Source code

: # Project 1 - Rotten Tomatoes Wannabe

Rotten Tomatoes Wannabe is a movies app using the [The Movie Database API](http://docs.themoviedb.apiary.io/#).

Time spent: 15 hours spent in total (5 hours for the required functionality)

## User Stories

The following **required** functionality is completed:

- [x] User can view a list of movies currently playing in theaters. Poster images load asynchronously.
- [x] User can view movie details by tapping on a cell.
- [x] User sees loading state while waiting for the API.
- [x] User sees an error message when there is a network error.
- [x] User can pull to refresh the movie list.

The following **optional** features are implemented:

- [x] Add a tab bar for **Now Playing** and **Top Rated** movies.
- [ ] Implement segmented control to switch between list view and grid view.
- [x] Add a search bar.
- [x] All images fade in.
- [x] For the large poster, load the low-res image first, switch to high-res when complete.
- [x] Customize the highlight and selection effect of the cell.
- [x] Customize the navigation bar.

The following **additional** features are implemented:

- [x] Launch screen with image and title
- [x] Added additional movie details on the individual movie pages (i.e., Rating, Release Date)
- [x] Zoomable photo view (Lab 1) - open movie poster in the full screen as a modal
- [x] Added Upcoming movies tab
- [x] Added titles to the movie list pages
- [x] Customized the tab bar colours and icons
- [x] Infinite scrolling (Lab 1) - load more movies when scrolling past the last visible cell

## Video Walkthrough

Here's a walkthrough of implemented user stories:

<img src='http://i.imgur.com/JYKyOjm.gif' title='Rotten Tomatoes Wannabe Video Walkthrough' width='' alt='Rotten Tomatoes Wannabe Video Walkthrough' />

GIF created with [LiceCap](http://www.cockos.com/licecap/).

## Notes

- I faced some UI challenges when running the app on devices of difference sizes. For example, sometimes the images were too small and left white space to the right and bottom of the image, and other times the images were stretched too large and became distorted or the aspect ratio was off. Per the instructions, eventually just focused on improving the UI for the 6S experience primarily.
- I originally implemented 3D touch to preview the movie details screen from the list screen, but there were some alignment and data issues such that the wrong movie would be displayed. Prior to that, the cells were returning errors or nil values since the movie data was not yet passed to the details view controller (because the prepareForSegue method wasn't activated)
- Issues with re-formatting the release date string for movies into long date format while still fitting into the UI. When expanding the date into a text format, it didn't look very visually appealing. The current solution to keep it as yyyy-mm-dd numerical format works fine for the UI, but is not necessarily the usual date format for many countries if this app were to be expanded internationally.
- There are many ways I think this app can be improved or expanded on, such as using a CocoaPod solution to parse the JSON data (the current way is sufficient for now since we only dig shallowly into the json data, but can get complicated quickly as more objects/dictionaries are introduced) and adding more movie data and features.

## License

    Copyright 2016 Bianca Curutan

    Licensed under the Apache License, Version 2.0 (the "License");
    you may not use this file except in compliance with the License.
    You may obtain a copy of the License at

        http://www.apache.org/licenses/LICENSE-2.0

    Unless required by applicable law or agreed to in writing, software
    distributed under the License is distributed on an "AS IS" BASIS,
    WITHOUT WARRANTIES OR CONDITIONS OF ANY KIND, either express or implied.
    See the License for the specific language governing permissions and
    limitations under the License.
──────────
Required work: With nothing added or dropped, retype the listing above.

Answer for this exercise:
Source code

: # Project 1 - Rotten Tomatoes Wannabe

Rotten Tomatoes Wannabe is a movies app using the [The Movie Database API](http://docs.themoviedb.apiary.io/#).

Time spent: 15 hours spent in total (5 hours for the required functionality)

## User Stories

The following **required** functionality is completed:

- [x] User can view a list of movies currently playing in theaters. Poster images load asynchronously.
- [x] User can view movie details by tapping on a cell.
- [x] User sees loading state while waiting for the API.
- [x] User sees an error message when there is a network error.
- [x] User can pull to refresh the movie list.

The following **optional** features are implemented:

- [x] Add a tab bar for **Now Playing** and **Top Rated** movies.
- [ ] Implement segmented control to switch between list view and grid view.
- [x] Add a search bar.
- [x] All images fade in.
- [x] For the large poster, load the low-res image first, switch to high-res when complete.
- [x] Customize the highlight and selection effect of the cell.
- [x] Customize the navigation bar.

The following **additional** features are implemented:

- [x] Launch screen with image and title
- [x] Added additional movie details on the individual movie pages (i.e., Rating, Release Date)
- [x] Zoomable photo view (Lab 1) - open movie poster in the full screen as a modal
- [x] Added Upcoming movies tab
- [x] Added titles to the movie list pages
- [x] Customized the tab bar colours and icons
- [x] Infinite scrolling (Lab 1) - load more movies when scrolling past the last visible cell

## Video Walkthrough

Here's a walkthrough of implemented user stories:

<img src='http://i.imgur.com/JYKyOjm.gif' title='Rotten Tomatoes Wannabe Video Walkthrough' width='' alt='Rotten Tomatoes Wannabe Video Walkthrough' />

GIF created with [LiceCap](http://www.cockos.com/licecap/).

## Notes

- I faced some UI challenges when running the app on devices of difference sizes. For example, sometimes the images were too small and left white space to the right and bottom of the image, and other times the images were stretched too large and became distorted or the aspect ratio was off. Per the instructions, eventually just focused on improving the UI for the 6S experience primarily.
- I originally implemented 3D touch to preview the movie details screen from the list screen, but there were some alignment and data issues such that the wrong movie would be displayed. Prior to that, the cells were returning errors or nil values since the movie data was not yet passed to the details view controller (because the prepareForSegue method wasn't activated)
- Issues with re-formatting the release date string for movies into long date format while still fitting into the UI. When expanding the date into a text format, it didn't look very visually appealing. The current solution to keep it as yyyy-mm-dd numerical format works fine for the UI, but is not necessarily the usual date format for many countries if this app were to be expanded internationally.
- There are many ways I think this app can be improved or expanded on, such as using a CocoaPod solution to parse the JSON data (the current way is sufficient for now since we only dig shallowly into the json data, but can get complicated quickly as more objects/dictionaries are introduced) and adding more movie data and features.

## License

    Copyright 2016 Bianca Curutan

    Licensed under the Apache License, Version 2.0 (the "License");
    you may not use this file except in compliance with the License.
    You may obtain a copy of the License at

        http://www.apache.org/licenses/LICENSE-2.0

    Unless required by applicable law or agreed to in writing, software
    distributed under the License is distributed on an "AS IS" BASIS,
    WITHOUT WARRANTIES OR CONDITIONS OF ANY KIND, either express or implied.
    See the License for the specific language governing permissions and
    limitations under the License.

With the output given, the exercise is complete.